» Your objective
Copy out lines with the word "radius" from the material that follows.

» Source material
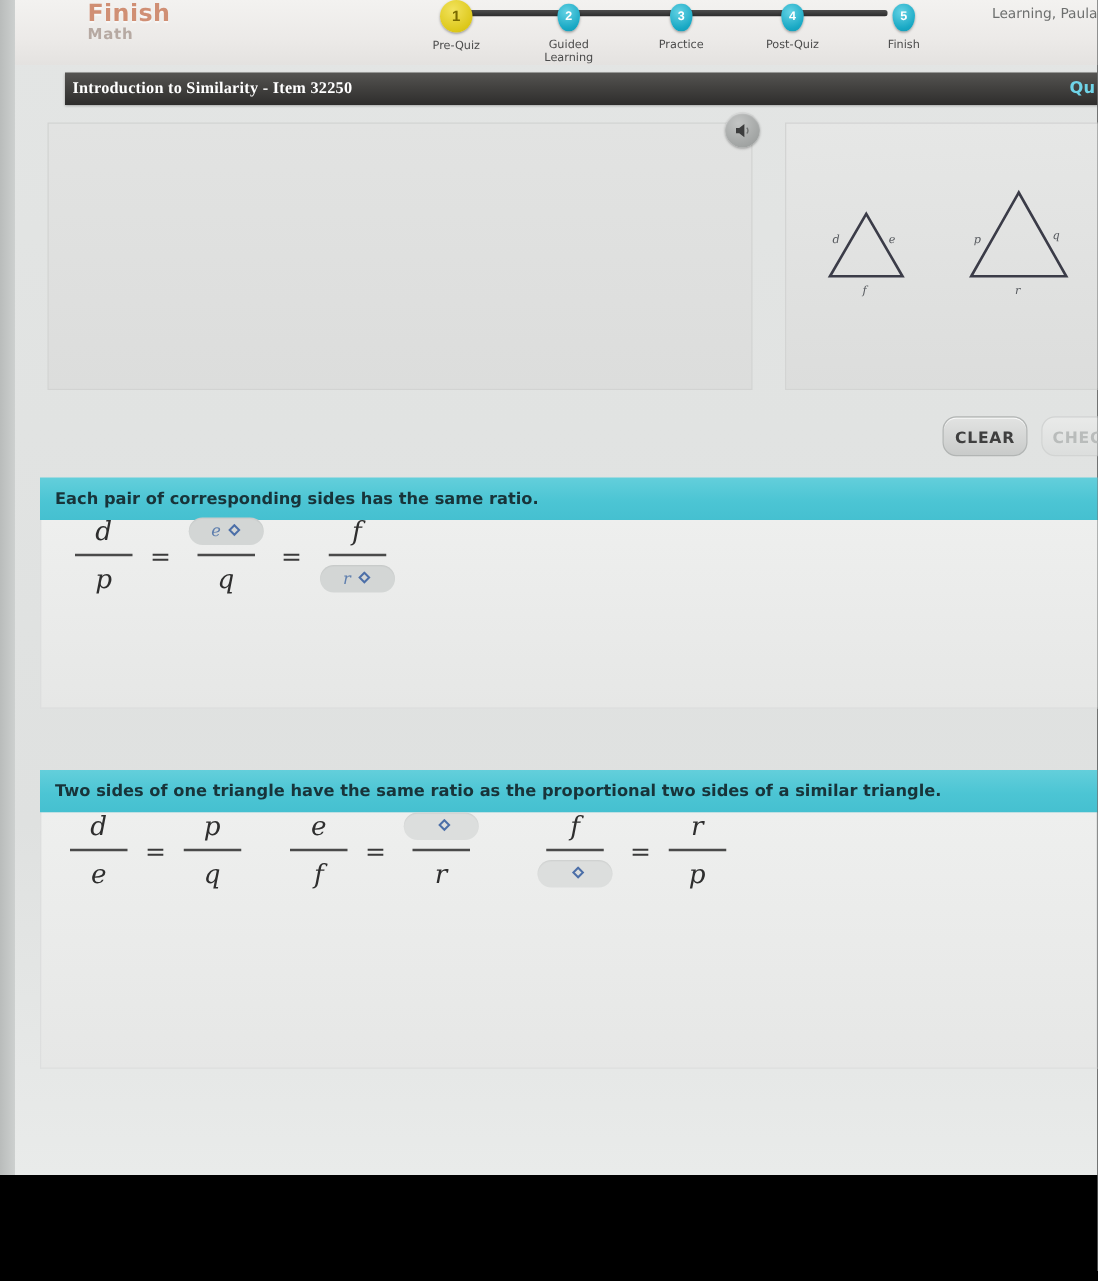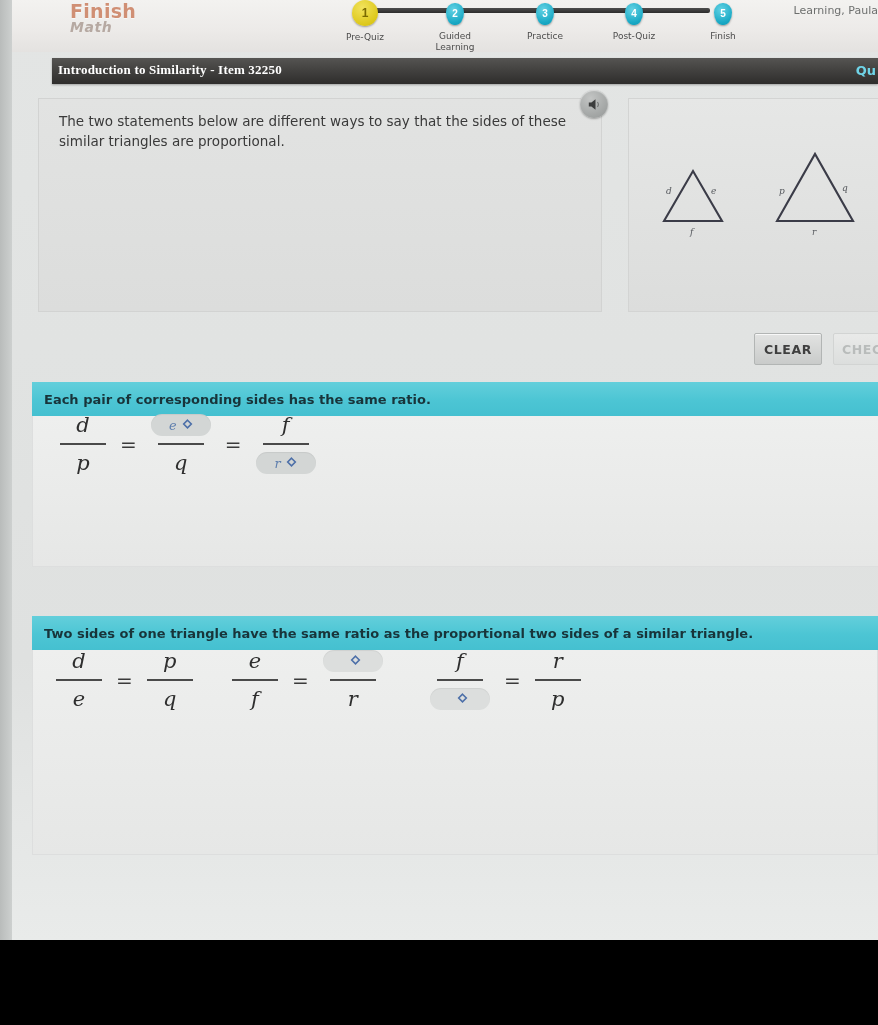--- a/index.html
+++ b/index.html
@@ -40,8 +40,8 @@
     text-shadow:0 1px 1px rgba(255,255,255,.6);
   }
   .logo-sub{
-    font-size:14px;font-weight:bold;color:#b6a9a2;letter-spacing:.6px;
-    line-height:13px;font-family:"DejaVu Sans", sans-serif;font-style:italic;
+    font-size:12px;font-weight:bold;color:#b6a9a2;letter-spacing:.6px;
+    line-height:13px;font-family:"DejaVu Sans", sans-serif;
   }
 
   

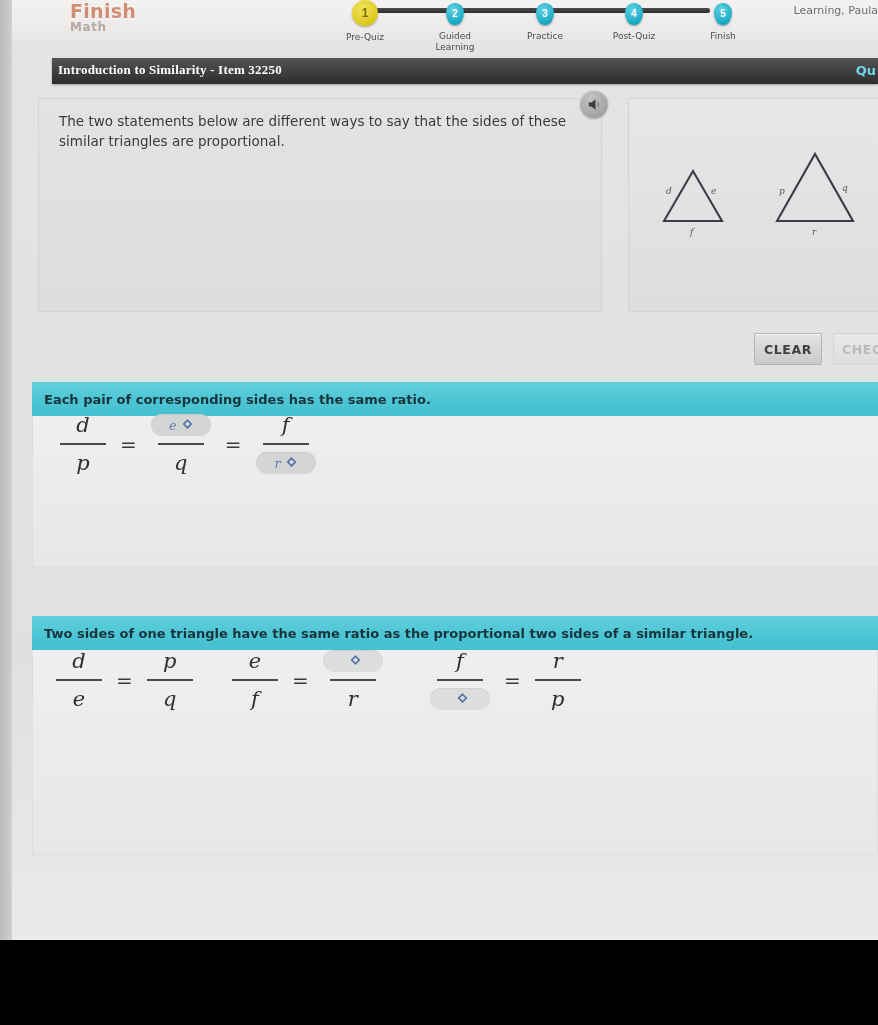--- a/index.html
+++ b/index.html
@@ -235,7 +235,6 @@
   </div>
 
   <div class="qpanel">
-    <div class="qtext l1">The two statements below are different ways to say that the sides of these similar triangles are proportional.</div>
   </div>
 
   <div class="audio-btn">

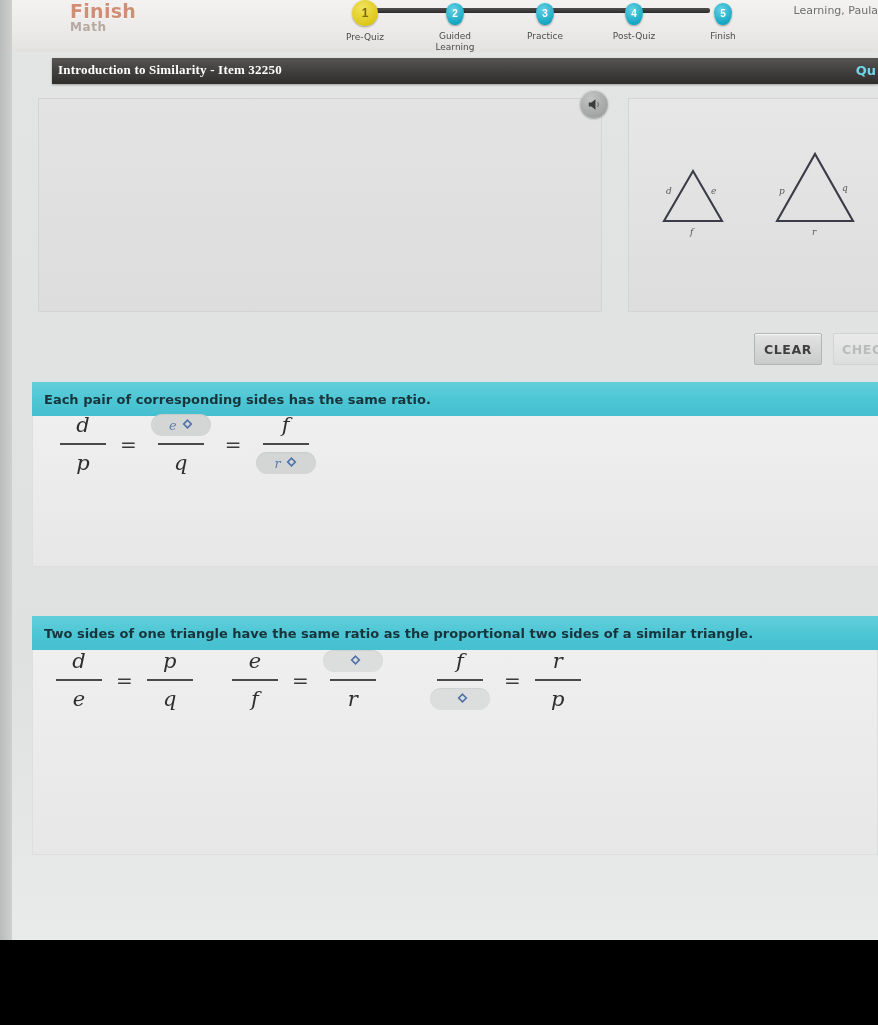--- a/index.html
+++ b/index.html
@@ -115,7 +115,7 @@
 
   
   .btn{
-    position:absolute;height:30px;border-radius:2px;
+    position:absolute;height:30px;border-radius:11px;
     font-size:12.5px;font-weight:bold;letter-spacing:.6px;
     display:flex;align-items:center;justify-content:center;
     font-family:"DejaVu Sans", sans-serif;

» Result of this task
-    position:absolute;height:30px;border-radius:2px;
+    position:absolute;height:30px;border-radius:11px;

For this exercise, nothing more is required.